課題 1 – 以下のエントリから「jakość」という語を含む行をすべて特定し、一行ずつ書き写してください。

原文 –
女優・加賀まりこの初期の代表作として上がるのが「月曜日のユカ」(1964年日活)と「乾いた花」(同年松竹)。

中平康監督、加賀まりこの魅力全開の「月曜日のユカ」は数年前に観ていたが、「乾いた花」はU-NEXTの“マイリスト“に入れたまま放置していた。

現在発売中の「文藝春秋」十月号には、“加賀まりこ〜私は義侠心で生きてきた“と題されたインタビュー記事が掲載されている。 聞き手は同社から「仁義なきヤクザ映画史」を上梓した伊藤彰彦である。

このインタビューの冒頭で言及されるのが「乾いた花」で、読み進む前にさっさと映画を観なければと、ようやく“マイリスト“から再生を始めた。

「乾いた花」は、確かに“ヤクザ映画“というジャンルではある。しかし、その趣はいわゆる“任侠もの“とはまったく異なるものである。監督は篠田正浩、原作石原慎太郎、音楽に武満徹、これだけで普通と違うことはわかる。

主演の池部良は、刑期を終えて刑務所を出てきた村木という男、親分の安岡に東野英治郎とその手の映画のように始まるも、村木が顔を出した賭場に登場するのが加賀まりこ演じる冴子という謎の女性。そこから、アウトローの世界を舞台にしながら、外側にいる村木と、ギリギリのボーダーラインを歩く冴子を中心とした、極めて魅力的な映画へと展開していく。

ヨーロッパ映画のような、ある種芸術的な作品となっているのだが、鑑賞後に上記のインタビューを読むと、こんなエピソードがあった。本作はカンヌ映画祭で上映されるのだが、パリに渡った加賀まりこに、ゴダール、トリュフォー、ポランスキーが、<三人とも「素晴らしい」と言ってくれた>(文春インタビューより)と話している。上記の伊藤の著書にも、「乾いた花」に関する加賀へのインタビューが掲載されているが、それには<後年、マーティン・スコセッシ監督が松竹からフィルムを購って三十回以上観たとか>(「仁義なくヤクザ映画史」より)とも語っている。

当然ながら、加賀まりこの魅力は素晴らしい。賭場で手本引き(胴元が選んだ1〜6までの札を張り手が当てるもの)の胴を取るシーンは、富司純子が「緋牡舌博徒」で見せた、プロとしての姿とはまた異なる、それが故に“危ない“美しさを見せてくれる。

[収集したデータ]
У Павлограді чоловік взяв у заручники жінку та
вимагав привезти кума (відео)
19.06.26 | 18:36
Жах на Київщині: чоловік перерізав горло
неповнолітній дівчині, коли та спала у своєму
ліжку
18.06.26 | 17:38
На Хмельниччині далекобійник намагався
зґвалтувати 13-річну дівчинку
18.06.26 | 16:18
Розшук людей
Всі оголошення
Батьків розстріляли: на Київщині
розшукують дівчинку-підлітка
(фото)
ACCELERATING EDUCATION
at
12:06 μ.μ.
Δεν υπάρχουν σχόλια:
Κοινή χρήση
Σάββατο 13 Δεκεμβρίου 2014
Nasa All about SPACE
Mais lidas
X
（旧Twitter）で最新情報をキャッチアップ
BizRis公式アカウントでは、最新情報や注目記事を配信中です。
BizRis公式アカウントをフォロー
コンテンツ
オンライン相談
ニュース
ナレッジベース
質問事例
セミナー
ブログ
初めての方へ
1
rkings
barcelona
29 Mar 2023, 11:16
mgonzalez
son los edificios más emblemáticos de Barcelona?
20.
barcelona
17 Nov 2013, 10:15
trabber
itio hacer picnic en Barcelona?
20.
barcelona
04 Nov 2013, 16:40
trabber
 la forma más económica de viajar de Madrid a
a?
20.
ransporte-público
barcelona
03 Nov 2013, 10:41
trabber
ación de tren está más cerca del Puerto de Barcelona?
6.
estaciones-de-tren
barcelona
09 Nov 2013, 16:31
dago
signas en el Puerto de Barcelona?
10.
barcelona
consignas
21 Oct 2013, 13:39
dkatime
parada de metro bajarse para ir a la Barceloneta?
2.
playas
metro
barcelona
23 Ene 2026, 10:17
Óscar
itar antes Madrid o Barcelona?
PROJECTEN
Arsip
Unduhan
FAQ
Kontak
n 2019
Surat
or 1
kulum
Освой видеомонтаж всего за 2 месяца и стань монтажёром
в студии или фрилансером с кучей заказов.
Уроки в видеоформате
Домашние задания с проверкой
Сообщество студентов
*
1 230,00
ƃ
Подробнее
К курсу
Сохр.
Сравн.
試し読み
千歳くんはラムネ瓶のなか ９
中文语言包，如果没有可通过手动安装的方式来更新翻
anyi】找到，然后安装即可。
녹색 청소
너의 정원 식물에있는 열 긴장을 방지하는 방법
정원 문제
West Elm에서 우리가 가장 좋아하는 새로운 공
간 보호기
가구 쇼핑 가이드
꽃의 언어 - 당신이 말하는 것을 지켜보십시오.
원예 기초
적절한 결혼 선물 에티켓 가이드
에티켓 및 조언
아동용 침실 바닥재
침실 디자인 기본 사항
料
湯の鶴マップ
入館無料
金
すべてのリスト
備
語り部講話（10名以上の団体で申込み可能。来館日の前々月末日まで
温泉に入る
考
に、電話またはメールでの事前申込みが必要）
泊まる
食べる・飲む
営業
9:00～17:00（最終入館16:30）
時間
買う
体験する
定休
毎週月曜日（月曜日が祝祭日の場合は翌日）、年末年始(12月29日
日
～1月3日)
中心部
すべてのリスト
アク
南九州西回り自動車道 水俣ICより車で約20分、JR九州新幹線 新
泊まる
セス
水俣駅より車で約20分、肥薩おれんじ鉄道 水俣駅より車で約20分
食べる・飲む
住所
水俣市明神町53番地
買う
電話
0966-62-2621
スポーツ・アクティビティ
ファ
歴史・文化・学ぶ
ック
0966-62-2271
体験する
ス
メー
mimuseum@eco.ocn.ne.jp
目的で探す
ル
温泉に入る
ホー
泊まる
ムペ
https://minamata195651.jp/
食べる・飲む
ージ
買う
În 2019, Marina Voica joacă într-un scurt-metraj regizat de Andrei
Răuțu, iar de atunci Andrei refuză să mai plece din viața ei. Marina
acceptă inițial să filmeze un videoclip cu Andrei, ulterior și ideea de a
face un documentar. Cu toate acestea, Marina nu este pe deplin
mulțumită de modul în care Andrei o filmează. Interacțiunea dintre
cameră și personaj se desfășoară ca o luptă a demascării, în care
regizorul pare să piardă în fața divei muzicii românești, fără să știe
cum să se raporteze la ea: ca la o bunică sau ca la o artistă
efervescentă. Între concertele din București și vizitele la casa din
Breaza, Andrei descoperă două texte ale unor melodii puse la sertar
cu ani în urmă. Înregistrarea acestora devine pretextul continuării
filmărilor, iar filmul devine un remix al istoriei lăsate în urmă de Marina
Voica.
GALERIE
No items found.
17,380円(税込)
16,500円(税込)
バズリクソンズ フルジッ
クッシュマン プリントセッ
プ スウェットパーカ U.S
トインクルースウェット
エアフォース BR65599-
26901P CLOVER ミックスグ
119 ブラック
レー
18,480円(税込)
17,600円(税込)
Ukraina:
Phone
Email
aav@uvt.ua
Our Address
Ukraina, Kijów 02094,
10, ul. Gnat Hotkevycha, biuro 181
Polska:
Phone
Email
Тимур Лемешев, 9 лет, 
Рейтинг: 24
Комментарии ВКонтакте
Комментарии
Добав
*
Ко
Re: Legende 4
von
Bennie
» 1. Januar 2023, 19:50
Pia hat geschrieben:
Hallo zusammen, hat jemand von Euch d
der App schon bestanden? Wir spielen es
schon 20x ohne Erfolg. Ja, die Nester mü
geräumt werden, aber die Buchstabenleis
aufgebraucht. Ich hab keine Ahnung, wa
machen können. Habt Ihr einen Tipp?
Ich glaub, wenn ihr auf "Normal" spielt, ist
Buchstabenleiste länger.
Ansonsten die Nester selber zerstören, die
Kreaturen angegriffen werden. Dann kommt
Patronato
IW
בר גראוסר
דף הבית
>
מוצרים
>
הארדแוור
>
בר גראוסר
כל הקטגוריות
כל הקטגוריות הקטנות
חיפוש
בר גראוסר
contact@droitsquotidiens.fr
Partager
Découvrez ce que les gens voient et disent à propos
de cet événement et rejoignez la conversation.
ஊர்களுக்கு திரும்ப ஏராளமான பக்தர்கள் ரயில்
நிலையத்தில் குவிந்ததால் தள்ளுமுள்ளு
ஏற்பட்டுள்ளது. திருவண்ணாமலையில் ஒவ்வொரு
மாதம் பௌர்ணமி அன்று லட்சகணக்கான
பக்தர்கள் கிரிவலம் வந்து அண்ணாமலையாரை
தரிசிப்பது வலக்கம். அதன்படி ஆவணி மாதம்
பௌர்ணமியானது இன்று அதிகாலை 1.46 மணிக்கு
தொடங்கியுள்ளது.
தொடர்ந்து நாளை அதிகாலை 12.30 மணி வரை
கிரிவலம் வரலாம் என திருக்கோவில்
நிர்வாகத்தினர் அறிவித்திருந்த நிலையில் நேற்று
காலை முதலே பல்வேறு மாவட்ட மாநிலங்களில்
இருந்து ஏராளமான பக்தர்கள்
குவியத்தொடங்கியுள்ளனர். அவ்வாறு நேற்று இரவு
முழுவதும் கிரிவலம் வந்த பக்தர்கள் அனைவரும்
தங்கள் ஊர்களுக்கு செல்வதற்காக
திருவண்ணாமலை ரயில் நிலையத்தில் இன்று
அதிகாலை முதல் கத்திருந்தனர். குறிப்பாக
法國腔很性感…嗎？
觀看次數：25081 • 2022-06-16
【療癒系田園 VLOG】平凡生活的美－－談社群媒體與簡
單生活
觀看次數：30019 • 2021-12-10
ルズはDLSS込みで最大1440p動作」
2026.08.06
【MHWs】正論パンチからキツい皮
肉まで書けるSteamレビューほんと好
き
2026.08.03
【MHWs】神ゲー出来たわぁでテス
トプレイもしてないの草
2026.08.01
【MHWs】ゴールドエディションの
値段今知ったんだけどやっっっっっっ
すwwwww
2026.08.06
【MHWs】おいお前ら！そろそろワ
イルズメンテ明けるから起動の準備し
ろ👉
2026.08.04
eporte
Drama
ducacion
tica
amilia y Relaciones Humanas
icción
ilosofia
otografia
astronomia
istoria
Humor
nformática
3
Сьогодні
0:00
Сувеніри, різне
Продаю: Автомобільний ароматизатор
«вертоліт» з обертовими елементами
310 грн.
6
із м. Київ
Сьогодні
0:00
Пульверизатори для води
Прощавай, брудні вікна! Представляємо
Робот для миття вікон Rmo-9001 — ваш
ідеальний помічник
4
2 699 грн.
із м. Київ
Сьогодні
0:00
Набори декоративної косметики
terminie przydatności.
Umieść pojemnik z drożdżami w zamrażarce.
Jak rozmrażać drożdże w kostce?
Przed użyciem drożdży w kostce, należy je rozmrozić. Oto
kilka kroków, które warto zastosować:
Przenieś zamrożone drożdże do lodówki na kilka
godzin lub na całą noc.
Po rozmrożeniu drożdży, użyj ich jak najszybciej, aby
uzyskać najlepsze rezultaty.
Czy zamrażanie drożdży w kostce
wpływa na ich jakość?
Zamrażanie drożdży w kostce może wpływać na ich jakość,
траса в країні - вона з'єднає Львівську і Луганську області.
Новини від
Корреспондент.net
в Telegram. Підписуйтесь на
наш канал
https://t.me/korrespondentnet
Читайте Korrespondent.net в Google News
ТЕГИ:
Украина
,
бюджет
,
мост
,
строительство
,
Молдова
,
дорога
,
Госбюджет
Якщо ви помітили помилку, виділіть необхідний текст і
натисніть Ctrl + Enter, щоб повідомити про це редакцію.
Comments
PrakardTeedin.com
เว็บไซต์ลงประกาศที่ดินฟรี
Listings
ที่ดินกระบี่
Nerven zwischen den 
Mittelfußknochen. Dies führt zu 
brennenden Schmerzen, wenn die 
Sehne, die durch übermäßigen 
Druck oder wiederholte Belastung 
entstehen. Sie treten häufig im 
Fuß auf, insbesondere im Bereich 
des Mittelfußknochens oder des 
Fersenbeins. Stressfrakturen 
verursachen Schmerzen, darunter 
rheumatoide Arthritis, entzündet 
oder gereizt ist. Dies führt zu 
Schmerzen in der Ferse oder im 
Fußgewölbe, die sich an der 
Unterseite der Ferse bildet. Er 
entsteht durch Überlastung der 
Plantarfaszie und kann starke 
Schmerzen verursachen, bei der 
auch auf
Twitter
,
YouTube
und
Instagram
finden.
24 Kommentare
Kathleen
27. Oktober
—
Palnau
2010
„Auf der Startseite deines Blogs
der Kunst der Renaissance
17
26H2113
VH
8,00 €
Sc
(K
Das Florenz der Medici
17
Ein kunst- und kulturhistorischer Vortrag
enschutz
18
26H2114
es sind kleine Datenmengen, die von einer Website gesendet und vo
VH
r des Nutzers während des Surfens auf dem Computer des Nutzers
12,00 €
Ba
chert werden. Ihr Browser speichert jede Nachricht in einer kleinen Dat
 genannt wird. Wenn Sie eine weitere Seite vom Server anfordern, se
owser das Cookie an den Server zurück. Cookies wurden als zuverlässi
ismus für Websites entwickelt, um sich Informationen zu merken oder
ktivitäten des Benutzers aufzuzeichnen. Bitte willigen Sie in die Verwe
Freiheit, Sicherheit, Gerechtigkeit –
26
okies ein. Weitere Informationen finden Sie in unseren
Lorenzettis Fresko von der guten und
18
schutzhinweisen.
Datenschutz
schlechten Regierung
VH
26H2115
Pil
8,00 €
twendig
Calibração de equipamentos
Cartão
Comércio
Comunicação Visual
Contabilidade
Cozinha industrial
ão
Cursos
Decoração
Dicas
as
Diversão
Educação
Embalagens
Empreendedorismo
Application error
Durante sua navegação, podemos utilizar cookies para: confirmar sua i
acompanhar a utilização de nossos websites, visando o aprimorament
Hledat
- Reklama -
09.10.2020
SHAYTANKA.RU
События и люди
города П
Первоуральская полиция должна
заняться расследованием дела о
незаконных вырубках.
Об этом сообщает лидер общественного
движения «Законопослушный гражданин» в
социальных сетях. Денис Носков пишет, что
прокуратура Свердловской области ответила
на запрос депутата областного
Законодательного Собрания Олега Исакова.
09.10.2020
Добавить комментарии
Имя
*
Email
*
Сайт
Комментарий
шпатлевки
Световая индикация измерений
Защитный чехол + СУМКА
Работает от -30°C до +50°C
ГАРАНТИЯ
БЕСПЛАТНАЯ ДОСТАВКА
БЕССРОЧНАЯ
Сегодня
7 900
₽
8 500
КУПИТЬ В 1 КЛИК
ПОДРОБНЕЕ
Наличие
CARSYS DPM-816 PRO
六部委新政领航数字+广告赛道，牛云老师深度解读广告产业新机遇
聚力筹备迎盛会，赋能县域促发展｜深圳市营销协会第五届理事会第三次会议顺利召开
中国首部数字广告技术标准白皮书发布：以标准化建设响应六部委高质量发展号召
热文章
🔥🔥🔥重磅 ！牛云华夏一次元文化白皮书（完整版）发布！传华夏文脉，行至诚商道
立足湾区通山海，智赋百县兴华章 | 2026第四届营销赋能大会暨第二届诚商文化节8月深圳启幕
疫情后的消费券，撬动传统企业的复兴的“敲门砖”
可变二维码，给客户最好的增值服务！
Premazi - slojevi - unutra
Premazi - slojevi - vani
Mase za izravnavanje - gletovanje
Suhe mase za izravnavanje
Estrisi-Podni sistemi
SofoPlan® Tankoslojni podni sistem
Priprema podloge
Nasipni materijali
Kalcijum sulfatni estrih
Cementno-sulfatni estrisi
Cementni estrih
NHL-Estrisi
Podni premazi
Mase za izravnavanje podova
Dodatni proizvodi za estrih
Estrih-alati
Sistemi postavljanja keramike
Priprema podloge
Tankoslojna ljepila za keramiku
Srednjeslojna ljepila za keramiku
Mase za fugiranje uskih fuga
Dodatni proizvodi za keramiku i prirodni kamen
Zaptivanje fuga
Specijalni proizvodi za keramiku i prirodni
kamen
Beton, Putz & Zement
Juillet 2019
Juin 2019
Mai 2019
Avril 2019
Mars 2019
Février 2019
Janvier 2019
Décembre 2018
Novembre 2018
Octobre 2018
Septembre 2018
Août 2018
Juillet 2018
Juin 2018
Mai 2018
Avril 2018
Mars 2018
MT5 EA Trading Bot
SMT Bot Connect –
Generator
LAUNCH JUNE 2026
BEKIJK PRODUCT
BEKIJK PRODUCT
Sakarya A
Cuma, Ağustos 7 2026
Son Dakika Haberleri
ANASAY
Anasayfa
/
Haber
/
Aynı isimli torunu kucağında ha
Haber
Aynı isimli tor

課題 2 – この映画評で「乾いた花」の出演者として挙げられている俳優と、それぞれが演じる役名をすべて列挙してください。

模範解答 1 –
wpływa na ich jakość?
Zamrażanie drożdży w kostce może wpływać na ich jakość,

模範解答 2 –
- 池部良:村木
- 東野英治郎:安岡
- 加賀まりこ:冴子